Если сравнивать с предыдущими «Кентаврами», текст Epitaph for a Centaur оказывается чрезвычайно удобным для семантического (содержательного) анализа с вытекающей интерпретацией еще и по той причине, что в нем выдерживается естественная последовательность событий от рождения протагониста до его смерти. Поэтому анализировать его, по нашему мнению, было необходимо именно с опорой на естественную «жизненную матрицу» и с учетом разворачивающейся динамики заключенных в нем смыслов, переданной логически оправданным лексическим рядом (прежде всего глаголов, среди которых выделяются глаголы речи, но также и других слов с общими и конкретными значениями действий).
В результате приходим к выводу, что в тексте явлен «тихий конфликт», возникающий как неизбежное противостояние между любой нестандартной, незаурядной личностью и окружающим ее социумом.

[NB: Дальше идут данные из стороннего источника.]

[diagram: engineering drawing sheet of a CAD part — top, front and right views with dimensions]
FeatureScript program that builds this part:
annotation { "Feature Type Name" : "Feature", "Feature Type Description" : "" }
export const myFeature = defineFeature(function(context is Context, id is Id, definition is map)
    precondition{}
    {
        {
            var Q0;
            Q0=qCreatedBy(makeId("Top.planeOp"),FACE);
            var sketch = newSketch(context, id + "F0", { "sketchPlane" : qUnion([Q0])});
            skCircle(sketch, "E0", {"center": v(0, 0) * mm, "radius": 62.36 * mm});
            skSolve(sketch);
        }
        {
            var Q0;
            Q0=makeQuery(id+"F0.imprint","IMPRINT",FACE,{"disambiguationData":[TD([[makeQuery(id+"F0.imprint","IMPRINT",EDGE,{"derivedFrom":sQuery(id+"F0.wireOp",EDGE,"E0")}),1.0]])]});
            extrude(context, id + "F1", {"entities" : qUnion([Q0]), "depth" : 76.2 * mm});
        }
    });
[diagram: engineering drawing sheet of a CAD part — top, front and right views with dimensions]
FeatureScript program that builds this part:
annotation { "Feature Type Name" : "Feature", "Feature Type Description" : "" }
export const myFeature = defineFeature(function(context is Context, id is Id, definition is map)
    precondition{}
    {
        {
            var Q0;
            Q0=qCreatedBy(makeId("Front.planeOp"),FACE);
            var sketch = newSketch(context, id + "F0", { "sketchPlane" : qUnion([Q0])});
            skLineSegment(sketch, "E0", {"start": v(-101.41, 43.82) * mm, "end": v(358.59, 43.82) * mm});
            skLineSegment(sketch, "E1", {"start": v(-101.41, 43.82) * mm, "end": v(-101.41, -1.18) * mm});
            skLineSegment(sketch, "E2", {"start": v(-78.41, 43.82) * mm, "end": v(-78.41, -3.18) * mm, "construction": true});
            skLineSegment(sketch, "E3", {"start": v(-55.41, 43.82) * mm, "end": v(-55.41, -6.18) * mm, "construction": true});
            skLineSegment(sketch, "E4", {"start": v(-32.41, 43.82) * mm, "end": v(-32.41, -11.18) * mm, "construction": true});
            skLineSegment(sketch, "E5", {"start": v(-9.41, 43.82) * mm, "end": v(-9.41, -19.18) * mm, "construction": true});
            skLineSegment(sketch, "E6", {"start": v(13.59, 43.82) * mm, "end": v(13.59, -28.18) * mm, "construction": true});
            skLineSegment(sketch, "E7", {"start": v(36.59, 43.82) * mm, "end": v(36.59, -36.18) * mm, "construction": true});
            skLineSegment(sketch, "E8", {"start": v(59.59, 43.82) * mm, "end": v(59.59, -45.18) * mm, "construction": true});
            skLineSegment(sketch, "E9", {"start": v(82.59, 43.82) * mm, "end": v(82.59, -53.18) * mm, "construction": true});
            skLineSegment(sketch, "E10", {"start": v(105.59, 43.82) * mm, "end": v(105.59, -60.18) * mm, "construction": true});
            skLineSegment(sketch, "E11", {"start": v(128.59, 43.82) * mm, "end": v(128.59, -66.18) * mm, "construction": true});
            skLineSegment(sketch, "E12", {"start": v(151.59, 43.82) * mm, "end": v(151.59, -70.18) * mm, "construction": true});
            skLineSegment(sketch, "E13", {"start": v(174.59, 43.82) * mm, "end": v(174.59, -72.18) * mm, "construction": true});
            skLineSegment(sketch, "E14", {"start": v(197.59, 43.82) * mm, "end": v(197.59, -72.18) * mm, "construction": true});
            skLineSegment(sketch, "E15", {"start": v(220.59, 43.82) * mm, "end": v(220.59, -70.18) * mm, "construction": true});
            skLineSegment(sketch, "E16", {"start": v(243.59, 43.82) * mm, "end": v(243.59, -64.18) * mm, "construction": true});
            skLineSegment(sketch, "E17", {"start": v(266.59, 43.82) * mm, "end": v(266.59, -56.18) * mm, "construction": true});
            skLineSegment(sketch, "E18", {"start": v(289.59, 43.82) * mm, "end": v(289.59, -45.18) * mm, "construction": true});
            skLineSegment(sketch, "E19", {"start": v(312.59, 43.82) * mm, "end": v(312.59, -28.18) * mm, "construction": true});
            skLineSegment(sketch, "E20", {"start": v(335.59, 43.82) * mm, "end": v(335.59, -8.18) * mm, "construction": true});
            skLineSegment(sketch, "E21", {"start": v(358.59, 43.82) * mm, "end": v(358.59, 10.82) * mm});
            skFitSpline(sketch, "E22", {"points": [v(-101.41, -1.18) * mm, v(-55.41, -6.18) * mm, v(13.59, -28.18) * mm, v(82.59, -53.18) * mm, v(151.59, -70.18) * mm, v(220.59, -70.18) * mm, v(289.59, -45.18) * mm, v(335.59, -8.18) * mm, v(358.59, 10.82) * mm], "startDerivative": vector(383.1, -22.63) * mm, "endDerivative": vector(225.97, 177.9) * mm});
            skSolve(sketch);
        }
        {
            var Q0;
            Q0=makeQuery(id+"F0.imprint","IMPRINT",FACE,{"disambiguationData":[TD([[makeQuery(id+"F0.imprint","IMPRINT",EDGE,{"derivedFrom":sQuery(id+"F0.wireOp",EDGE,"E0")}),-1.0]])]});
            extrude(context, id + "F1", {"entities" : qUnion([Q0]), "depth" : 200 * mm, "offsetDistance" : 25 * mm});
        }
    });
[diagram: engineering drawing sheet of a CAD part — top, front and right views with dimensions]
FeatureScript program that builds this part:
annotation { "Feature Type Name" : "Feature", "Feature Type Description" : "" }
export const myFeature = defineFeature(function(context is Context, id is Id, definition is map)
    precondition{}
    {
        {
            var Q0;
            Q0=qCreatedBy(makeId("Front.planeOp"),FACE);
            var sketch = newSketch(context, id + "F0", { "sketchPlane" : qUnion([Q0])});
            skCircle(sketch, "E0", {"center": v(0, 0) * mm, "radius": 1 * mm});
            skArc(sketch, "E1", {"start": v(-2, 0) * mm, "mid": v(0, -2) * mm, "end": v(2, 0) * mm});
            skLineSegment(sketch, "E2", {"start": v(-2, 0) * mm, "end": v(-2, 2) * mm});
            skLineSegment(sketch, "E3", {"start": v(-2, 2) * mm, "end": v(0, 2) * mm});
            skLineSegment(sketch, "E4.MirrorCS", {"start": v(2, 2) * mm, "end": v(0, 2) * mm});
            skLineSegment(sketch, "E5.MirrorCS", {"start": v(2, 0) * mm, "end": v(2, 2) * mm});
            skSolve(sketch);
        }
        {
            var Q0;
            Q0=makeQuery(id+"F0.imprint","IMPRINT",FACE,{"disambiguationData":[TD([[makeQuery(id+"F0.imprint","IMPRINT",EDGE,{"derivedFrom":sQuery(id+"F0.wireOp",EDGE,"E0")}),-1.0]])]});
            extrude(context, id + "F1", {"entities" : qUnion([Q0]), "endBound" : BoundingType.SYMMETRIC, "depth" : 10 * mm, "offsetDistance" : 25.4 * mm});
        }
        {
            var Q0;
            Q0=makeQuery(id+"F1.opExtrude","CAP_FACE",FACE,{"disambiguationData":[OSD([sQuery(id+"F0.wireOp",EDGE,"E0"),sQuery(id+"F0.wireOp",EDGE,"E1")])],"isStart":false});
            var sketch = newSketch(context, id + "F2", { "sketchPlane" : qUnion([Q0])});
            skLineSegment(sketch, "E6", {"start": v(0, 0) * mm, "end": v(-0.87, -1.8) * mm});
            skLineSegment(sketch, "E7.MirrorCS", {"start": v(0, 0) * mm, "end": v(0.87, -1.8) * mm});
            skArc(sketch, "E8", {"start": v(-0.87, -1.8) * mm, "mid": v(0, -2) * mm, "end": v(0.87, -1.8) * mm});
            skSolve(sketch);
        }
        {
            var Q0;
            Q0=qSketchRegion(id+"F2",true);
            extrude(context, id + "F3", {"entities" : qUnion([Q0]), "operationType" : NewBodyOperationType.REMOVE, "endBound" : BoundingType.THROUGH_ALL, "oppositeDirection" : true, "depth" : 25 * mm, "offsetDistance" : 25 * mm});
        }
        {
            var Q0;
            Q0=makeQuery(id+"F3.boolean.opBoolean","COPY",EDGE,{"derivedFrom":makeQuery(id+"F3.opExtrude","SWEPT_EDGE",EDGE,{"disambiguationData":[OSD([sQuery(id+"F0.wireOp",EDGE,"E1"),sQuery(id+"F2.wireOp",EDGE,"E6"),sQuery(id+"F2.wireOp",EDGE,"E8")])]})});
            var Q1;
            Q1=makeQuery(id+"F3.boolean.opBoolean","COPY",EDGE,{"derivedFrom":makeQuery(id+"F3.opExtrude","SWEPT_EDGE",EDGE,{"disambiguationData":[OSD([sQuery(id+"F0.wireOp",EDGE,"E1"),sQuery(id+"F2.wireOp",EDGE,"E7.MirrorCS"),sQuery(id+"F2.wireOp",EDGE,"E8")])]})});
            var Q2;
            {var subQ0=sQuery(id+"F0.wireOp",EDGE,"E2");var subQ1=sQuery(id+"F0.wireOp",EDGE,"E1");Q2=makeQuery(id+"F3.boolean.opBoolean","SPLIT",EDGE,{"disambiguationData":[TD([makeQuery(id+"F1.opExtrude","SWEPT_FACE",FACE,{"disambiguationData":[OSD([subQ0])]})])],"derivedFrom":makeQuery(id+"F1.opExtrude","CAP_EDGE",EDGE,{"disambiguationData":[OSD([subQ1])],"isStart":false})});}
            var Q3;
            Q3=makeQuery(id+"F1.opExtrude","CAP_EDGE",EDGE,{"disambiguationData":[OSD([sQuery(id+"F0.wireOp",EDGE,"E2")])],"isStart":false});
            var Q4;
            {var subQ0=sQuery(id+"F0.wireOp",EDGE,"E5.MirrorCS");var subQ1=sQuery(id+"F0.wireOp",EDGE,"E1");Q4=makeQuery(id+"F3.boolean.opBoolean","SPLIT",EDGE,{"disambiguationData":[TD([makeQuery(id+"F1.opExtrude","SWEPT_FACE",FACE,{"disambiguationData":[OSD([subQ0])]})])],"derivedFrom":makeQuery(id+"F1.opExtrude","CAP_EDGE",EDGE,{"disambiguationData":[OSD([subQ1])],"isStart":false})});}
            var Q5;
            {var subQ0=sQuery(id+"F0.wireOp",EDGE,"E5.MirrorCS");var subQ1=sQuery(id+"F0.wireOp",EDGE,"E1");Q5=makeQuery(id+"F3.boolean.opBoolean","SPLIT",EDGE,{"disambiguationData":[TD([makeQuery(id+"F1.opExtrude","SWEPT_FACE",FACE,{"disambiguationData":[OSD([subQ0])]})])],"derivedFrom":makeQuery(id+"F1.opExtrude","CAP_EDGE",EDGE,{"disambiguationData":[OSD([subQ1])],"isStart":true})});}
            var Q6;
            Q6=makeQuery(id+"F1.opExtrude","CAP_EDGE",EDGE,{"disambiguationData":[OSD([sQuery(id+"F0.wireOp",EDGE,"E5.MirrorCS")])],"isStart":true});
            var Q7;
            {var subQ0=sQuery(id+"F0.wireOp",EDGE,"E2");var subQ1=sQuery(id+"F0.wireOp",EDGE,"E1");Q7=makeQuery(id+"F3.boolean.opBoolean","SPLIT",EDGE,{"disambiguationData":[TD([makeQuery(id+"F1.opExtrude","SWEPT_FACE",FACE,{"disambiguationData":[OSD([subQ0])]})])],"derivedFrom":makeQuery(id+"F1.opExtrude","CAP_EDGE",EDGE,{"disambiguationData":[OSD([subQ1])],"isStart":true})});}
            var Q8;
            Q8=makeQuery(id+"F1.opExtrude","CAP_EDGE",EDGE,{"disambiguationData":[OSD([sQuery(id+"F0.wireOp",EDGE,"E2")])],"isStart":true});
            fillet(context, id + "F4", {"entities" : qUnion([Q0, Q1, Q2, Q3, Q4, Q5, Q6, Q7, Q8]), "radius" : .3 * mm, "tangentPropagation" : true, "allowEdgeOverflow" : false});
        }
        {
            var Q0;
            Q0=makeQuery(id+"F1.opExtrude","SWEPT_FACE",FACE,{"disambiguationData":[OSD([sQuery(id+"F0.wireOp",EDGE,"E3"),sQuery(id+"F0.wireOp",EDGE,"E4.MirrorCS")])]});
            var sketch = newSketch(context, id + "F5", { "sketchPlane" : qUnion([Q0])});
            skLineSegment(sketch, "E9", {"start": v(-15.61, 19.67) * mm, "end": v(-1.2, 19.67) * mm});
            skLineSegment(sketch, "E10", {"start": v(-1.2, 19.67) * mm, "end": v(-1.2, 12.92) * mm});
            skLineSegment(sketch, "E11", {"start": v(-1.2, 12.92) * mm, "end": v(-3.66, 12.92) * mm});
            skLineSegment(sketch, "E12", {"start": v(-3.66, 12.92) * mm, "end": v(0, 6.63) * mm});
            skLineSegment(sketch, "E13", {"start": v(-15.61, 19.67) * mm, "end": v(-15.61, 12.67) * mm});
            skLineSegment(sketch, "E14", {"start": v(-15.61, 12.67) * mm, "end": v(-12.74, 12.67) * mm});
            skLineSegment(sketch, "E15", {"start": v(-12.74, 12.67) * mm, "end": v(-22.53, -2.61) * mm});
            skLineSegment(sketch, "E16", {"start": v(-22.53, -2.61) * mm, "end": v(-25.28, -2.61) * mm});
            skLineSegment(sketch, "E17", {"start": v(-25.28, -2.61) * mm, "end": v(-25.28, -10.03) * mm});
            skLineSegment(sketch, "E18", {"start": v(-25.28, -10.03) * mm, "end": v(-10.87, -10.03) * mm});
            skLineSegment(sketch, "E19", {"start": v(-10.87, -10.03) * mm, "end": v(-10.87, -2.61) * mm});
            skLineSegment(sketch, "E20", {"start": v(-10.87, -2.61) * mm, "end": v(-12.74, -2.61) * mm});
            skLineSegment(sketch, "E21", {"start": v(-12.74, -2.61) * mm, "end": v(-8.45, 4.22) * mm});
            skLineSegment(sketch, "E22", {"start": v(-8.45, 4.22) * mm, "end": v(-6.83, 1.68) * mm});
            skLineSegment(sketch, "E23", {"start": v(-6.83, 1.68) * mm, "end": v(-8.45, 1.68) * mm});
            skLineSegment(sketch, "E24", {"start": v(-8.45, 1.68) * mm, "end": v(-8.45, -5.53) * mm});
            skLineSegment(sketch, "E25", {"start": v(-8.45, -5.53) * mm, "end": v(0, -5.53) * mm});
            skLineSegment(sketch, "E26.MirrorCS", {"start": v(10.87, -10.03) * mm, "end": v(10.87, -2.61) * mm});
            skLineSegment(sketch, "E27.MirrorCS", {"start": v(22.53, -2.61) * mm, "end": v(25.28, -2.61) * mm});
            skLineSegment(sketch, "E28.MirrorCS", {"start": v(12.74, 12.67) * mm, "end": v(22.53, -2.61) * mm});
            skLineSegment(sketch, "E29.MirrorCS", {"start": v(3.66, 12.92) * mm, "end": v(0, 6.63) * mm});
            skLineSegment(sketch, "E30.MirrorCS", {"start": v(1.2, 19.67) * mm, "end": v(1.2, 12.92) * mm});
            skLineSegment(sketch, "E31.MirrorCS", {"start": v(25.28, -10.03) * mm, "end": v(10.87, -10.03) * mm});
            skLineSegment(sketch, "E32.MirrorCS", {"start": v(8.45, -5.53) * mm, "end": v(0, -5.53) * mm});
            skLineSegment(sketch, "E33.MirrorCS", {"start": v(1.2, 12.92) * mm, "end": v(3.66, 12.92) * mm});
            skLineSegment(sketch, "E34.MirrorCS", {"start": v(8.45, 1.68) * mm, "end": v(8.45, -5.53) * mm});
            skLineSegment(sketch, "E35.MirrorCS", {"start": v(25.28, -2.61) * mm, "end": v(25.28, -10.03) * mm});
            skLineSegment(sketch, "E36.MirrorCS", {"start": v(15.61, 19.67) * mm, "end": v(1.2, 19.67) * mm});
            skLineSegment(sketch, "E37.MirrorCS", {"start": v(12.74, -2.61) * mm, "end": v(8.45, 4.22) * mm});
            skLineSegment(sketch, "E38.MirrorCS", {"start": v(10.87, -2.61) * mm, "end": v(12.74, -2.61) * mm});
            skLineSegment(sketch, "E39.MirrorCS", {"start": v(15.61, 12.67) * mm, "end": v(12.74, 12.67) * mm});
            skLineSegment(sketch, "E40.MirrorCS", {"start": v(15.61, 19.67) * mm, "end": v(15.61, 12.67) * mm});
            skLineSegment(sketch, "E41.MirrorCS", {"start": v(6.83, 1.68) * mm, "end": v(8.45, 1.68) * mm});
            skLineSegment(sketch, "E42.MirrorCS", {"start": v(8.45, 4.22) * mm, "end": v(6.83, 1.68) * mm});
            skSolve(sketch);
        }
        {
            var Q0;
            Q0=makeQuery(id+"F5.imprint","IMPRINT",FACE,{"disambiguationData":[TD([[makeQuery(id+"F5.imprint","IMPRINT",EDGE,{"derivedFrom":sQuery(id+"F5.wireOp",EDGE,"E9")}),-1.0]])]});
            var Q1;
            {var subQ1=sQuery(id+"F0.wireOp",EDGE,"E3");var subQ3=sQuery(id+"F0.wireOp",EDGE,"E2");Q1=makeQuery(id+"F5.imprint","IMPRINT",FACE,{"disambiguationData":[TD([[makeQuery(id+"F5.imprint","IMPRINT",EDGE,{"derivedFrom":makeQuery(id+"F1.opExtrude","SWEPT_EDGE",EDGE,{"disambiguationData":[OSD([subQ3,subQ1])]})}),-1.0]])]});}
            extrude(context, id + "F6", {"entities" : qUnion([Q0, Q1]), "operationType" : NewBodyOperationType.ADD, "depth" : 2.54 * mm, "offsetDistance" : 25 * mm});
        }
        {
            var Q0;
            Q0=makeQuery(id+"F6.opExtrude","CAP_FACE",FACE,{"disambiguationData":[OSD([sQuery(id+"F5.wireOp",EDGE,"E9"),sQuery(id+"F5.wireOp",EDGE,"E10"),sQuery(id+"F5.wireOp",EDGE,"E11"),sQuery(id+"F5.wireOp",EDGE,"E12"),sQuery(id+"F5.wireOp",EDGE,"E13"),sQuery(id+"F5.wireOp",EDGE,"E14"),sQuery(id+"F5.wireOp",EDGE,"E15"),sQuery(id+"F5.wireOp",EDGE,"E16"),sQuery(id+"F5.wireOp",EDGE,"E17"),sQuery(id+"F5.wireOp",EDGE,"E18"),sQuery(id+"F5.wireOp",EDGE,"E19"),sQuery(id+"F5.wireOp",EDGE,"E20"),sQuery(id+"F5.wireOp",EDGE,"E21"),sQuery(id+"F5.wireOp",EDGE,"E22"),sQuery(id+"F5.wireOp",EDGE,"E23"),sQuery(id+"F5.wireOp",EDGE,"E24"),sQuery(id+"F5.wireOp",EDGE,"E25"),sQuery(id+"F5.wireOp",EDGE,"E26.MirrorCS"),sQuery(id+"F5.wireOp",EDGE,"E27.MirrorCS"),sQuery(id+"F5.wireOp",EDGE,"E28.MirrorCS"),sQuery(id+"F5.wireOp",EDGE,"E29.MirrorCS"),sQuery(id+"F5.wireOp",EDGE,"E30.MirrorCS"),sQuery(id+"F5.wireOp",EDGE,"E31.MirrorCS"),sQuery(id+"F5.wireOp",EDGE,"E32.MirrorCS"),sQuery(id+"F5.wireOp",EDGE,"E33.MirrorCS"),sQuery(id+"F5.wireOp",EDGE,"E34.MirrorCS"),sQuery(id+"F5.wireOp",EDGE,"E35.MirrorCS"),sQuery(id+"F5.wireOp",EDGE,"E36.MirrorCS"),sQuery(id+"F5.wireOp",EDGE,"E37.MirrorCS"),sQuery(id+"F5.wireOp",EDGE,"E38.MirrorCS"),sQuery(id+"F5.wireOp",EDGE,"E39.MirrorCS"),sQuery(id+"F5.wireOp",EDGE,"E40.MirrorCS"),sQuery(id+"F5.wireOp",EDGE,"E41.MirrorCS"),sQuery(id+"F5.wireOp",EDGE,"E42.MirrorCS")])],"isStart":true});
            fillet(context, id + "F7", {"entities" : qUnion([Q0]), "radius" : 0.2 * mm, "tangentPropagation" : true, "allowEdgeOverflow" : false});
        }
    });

Кентавр, это мыслящее существо, буквально разрываемое на части ввиду собственной амбивалентности, страдающее от неспособности постичь свое исходное предназначение, — создан людьми, т. е. обществом, но причина его появления так и осталась неясной. Из трех «действующих лиц» стихотворной пьесы — кентавра, автора, публики — именно последняя на протяжении всего текста хранит глухое, угрюмое молчание. Оправданным поэтому кажется избранный жанр эпитафии: обществу не нужны, не требуются кентавры, кентавр должен погибнуть. Его ранняя смерть представляется столь же естественной, сколь противоестественна его двойственная природа.